▶ **CHECK YOUR UNDERSTANDING**:
1 > Reproduce the Latin Mass article's text from "From Benedict’s Opening" to "rather than factionalism.".
2 > Extend the article on the Latin Mass dispute, picking up right after its last sentence.

Pope Leo XIV met two sociologists of the Latin Mass. Their data may reshape the Vatican’s long war over “Trads” and Vatican II.

Newsroom (28/03/2026 Gaudium Press ) On March 5, the papal agenda looked like a classic day of high diplomacy: audiences with the president of Austria, the president of Singapore, the governor of Canada, and the president of the World Bank. Yet for Pope Leo XIV, the most consequential encounter was not with any head of state, but with two scholars whose work goes to the heart of a war that has convulsed Catholic life for decades: Stephen Bullivant and Stephen Cranney.

Their subject is not geopolitics or macroeconomics, but the Church’s own internal front line: Catholics attached to the Traditional Latin Mass, often caricatured as “Trads,” and the long, bitter conflict over whether the ancient liturgy is a source of division or a reservoir of faith. It is this liturgical war— Cardinal Walter Brandmüller has begged the Church to lay down—that Pope Leo seems determined to understand before he decides how to govern.

From Benedict’s Opening to Francis’s Clampdown

The present confrontation over the old Mass has a clear modern hinge point in 2007, when Benedict XVI issued the motu proprio Summorum Pontificum. Convinced that the “two forms” of the Roman rite—the older, pre‑conciliar liturgy and the post‑Vatican II Mass—could “enrich each other,” Benedict sought not only to regularize the celebration of the Tridentine liturgy but to pacify a conflict that had already lasted decades. His bet was theological and pastoral: that coexistence would produce mutual enrichment rather than factionalism.

▶ **DATA EXTRACTS**:
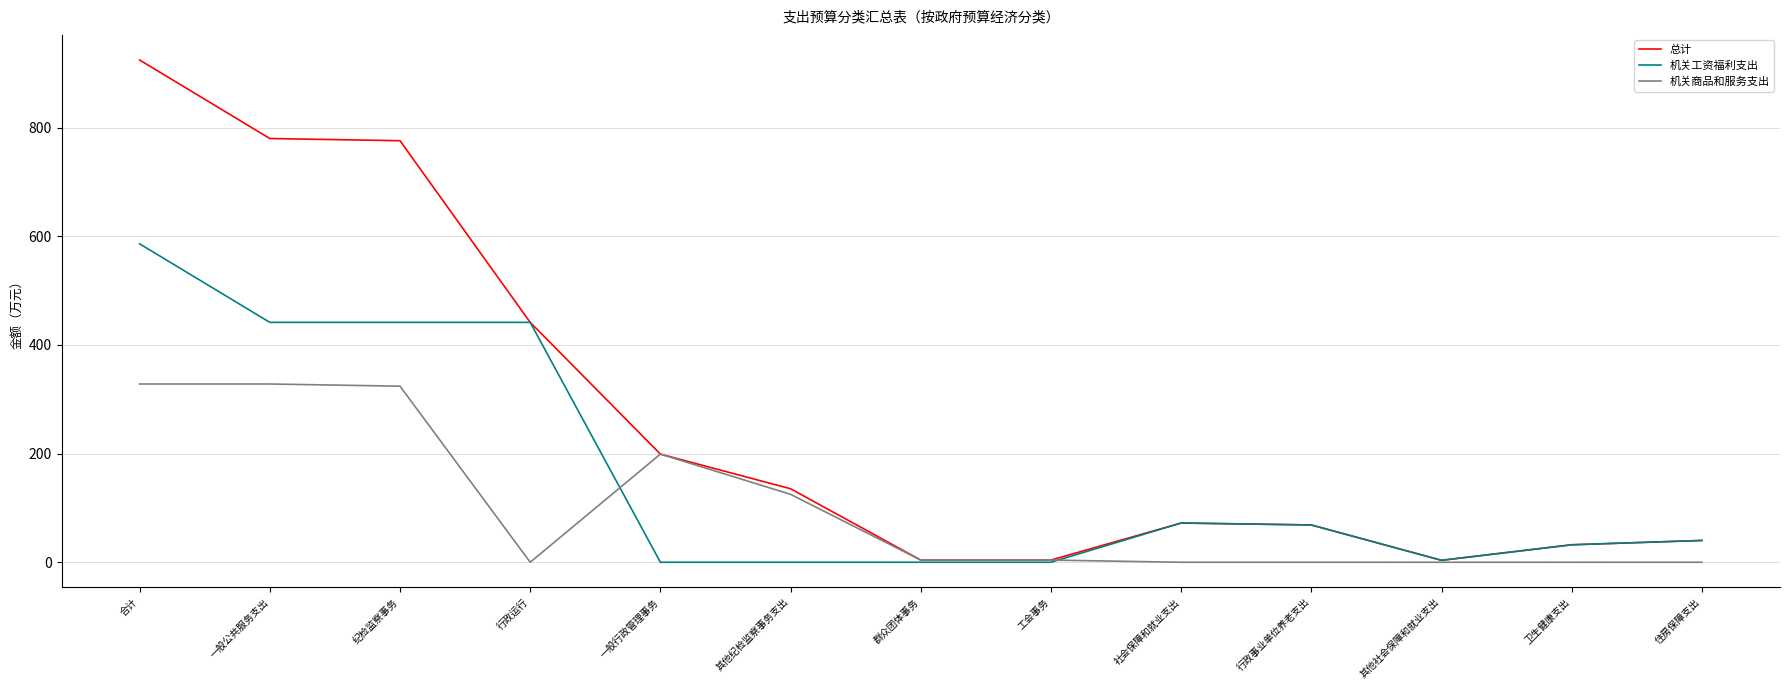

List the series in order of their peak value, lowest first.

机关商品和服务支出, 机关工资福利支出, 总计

--

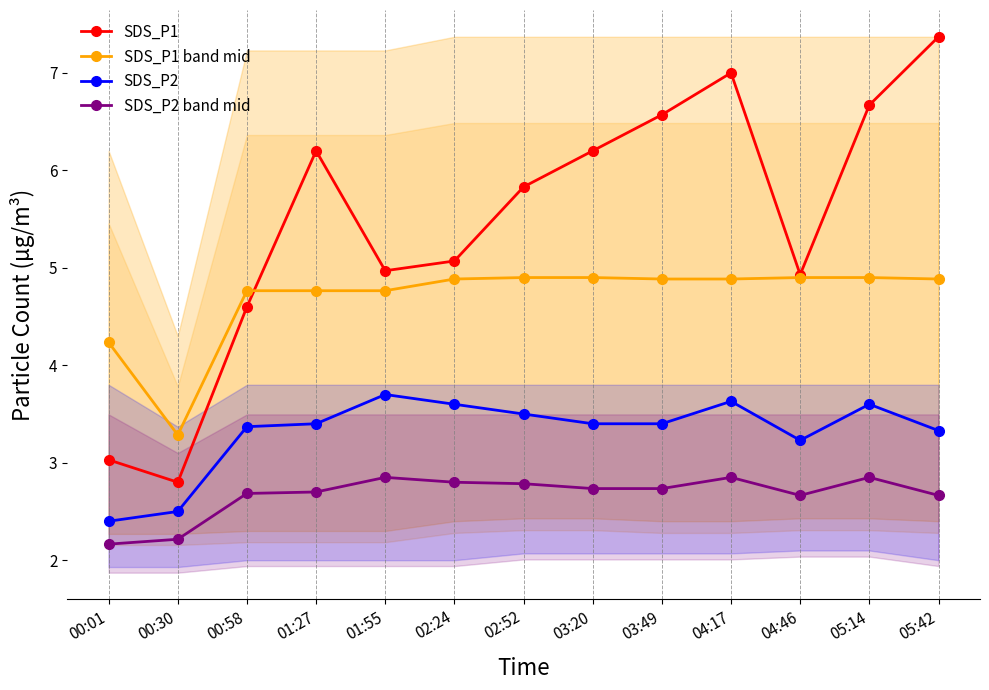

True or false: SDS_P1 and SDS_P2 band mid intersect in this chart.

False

▶ **ANSWER LIST**:
1 >
From Benedict’s Opening to Francis’s Clampdown

The present confrontation over the old Mass has a clear modern hinge point in 2007, when Benedict XVI issued the motu proprio Summorum Pontificum. Convinced that the “two forms” of the Roman rite—the older, pre‑conciliar liturgy and the post‑Vatican II Mass—could “enrich each other,” Benedict sought not only to regularize the celebration of the Tridentine liturgy but to pacify a conflict that had already lasted decades. His bet was theological and pastoral: that coexistence would produce mutual enrichment rather than factionalism.

2 >
Pope Francis, Benedict’s successor, drew the opposite conclusion from the ensuing years. For him, the expansion of the ancient Mass did not heal divisions but intensified them, feeding what he judged to be a rejection not only of the Church’s contemporary liturgical discipline but of the Second Vatican Council itself. On July 16, 2021, with the motu proprio Traditionis custodes, he declared the post‑conciliar missal the “only expression of the lex orandi of the Roman Rite,” relegating the older liturgy to narrow, tightly controlled “residual” spaces and signaling that its flourishing was no longer compatible with the vision of unity he sought.

To justify this reversal, Francis appealed to responses to a 2020 questionnaire he had ordered sent to bishops around the world, describing the feedback as evidence that the old Mass was undermining communion and the Council. The results, however, were never published by the Vatican, leaving the impression of a closed evidentiary process at the very moment a new wave of restrictions was imposed.

When the Data Finally Spoke

The silence around that questionnaire began to break in the summer of 2025, when two Vatican journalists—American Diane Montagna and Italian Saverio Gaeta—published the official results of the consultation, drawing on the responses from roughly one thousand dioceses out of more than three thousand contacted worldwide. Far from confirming a landscape of liturgical civil war, the data largely pointed to a “good neighborhood” between the old and new rites, with bishops reporting positive pastoral fruits where both coexisted.

Bullivant and Cranney, whose new book with Oxford University Press bears the telling title Trads. Latin Mass Catholics in the United States, step into this contested terrain with something that has been conspicuously lacking in the debate: a full‑scale, methodologically rigorous sociological portrait of Catholics attached to the ancient rite. Their work, anticipated in an article on Substack, begins with a stark methodological warning: the 2020 survey commissioned by Pope Francis may have been influential, but it was not scientific in design, regardless of how later policy choices leaned upon it.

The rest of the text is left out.